TEXTE FOURNI —

---

Activités parlementaires/ Deux projets de loi adoptés par la Commission  Sécurité et défense


Activités parlementaires/ Deux projets de loi adoptés par la Commission  Sécurité et défense

publié le Mercredi 07 Novembre 2018 à 14:13:10

Deux projets de loi dont l’un traitant des sanctions dans l’armée et l’autre de la répression du terrorisme ont été adoptés ce lundi 4 novembre 2018 par la Commission Sécurité et Défense (CSD).

Il s’agit du projet de loi portant modification de la loi N° 2015-493 du 7 juillet 2015 portant répression du terrorisme ainsi que du Projet de loi portant ratification de l’ordonnance N° 2018-515 du 30 mai 2018 portant sanctions administratives applicables aux militaires.

---

DONNÉES BRUTES —
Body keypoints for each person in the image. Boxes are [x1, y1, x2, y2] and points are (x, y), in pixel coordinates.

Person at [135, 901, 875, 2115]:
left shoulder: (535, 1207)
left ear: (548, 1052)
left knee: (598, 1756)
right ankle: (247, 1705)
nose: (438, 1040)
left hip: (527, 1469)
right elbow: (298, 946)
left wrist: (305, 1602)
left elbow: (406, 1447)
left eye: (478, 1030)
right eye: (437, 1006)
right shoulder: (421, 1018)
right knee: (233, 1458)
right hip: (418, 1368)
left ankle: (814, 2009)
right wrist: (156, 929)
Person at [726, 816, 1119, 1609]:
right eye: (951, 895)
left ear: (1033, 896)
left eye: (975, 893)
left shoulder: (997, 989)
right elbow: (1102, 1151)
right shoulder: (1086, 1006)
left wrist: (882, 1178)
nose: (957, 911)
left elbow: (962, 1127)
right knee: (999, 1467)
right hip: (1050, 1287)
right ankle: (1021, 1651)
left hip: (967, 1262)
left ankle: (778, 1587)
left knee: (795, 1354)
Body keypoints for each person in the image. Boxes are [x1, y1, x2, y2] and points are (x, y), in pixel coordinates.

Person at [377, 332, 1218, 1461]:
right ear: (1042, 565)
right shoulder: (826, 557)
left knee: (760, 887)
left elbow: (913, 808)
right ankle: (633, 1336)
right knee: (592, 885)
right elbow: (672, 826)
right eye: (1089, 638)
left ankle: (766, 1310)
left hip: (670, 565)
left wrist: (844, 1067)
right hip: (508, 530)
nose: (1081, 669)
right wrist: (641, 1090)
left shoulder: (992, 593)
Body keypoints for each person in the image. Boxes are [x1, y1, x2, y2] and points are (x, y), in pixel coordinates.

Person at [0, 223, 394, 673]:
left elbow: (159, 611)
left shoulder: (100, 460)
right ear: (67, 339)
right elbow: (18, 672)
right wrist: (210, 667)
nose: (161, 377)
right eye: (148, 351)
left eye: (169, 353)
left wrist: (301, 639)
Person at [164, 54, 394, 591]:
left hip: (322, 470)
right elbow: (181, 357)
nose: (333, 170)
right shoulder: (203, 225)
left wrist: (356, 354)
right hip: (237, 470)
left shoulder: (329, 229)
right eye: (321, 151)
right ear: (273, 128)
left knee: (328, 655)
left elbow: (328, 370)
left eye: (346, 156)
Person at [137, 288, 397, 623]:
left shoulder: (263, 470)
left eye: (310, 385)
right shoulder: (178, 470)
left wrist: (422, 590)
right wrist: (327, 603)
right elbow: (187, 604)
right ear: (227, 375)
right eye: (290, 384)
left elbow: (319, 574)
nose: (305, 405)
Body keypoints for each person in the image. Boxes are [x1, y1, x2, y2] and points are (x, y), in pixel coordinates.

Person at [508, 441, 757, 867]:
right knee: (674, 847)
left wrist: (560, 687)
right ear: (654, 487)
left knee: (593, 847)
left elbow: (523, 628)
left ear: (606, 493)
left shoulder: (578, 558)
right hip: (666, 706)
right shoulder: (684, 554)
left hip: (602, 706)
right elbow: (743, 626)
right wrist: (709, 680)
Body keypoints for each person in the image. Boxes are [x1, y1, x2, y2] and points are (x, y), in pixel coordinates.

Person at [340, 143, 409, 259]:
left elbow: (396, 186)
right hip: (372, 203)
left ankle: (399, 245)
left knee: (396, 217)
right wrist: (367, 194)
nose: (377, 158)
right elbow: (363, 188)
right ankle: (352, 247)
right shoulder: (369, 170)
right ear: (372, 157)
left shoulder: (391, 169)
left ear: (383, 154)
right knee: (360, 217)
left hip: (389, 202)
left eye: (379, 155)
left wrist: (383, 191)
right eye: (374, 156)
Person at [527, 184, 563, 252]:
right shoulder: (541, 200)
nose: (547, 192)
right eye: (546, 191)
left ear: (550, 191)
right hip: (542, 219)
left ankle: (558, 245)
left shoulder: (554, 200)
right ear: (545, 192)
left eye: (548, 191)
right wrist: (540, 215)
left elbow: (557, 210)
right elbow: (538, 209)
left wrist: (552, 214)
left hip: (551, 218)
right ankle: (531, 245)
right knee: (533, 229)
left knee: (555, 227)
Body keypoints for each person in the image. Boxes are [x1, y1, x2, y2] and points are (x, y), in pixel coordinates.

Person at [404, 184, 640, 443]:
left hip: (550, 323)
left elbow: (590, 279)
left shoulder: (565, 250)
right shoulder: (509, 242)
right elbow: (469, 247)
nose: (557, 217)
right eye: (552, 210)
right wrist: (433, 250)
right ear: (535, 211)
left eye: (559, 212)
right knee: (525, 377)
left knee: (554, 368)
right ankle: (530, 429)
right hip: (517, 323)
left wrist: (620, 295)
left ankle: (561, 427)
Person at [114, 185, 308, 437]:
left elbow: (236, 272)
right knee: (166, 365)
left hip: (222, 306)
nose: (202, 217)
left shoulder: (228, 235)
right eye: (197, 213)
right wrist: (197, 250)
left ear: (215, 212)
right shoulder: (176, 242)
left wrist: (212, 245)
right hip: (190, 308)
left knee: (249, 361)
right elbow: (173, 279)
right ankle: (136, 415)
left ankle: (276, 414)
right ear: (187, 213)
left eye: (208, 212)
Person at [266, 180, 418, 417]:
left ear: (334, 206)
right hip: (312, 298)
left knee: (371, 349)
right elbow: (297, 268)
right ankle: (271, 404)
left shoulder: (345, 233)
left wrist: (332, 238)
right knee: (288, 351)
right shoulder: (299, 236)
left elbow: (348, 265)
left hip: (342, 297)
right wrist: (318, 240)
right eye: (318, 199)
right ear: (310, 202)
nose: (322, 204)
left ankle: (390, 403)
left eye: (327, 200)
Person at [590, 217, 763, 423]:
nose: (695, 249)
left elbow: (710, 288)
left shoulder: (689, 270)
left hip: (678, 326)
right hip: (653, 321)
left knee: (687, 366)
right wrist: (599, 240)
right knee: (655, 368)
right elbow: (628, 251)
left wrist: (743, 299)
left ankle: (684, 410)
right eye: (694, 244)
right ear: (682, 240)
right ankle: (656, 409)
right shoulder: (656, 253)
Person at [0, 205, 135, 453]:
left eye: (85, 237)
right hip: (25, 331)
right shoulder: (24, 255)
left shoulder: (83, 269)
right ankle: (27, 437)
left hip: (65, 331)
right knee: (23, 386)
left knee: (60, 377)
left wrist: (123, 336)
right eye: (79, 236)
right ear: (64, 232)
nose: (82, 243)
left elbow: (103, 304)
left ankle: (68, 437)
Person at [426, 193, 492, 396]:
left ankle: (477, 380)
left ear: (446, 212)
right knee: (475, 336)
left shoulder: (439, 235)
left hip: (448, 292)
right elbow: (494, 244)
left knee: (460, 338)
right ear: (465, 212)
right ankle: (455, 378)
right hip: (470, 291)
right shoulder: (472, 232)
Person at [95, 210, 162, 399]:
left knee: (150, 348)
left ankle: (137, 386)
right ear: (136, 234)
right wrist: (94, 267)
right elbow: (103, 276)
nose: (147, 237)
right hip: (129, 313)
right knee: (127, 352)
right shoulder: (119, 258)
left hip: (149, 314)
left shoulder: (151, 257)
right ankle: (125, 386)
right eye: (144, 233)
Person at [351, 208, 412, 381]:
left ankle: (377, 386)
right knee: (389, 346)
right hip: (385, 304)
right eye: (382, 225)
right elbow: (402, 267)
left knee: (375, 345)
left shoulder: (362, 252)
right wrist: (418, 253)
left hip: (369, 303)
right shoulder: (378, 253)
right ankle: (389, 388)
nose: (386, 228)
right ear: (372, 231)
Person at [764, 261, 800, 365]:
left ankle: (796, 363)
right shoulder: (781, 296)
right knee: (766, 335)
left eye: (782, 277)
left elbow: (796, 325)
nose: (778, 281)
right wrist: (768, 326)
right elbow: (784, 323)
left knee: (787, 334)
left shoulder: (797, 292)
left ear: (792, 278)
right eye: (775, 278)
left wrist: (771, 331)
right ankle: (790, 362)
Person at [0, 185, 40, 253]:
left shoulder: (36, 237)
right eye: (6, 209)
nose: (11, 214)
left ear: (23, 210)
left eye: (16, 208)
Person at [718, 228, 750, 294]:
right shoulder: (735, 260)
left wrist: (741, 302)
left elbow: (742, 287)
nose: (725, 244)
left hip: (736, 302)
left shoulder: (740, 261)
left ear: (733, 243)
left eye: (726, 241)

---

EXERCICES À RÉALISER —
1. Répondez à ces questions sur l'article consacré aux deux projets de loi :
(a) Quelle commission a adopté les deux projets de loi ?
(b) De quelle date est la loi N° 2015-493 ?
(c) Quel numéro porte l'ordonnance du 30 mai 2018 ?
2. Reproduisez, s'il vous plaît, tout le passage de l'article consacré aux deux projets de loi, depuis « Deux projets de loi dont » jusqu'à « applicables aux militaires. ».
Les données forment un matériau distinct du texte.

RÉPONSES AUX EXERCICES —
1.
(a) La Commission Sécurité et Défense (CSD).
(b) Du 7 juillet 2015.
(c) Le N° 2018-515.

2.
Deux projets de loi dont l’un traitant des sanctions dans l’armée et l’autre de la répression du terrorisme ont été adoptés ce lundi 4 novembre 2018 par la Commission Sécurité et Défense (CSD).

Il s’agit du projet de loi portant modification de la loi N° 2015-493 du 7 juillet 2015 portant répression du terrorisme ainsi que du Projet de loi portant ratification de l’ordonnance N° 2018-515 du 30 mai 2018 portant sanctions administratives applicables aux militaires.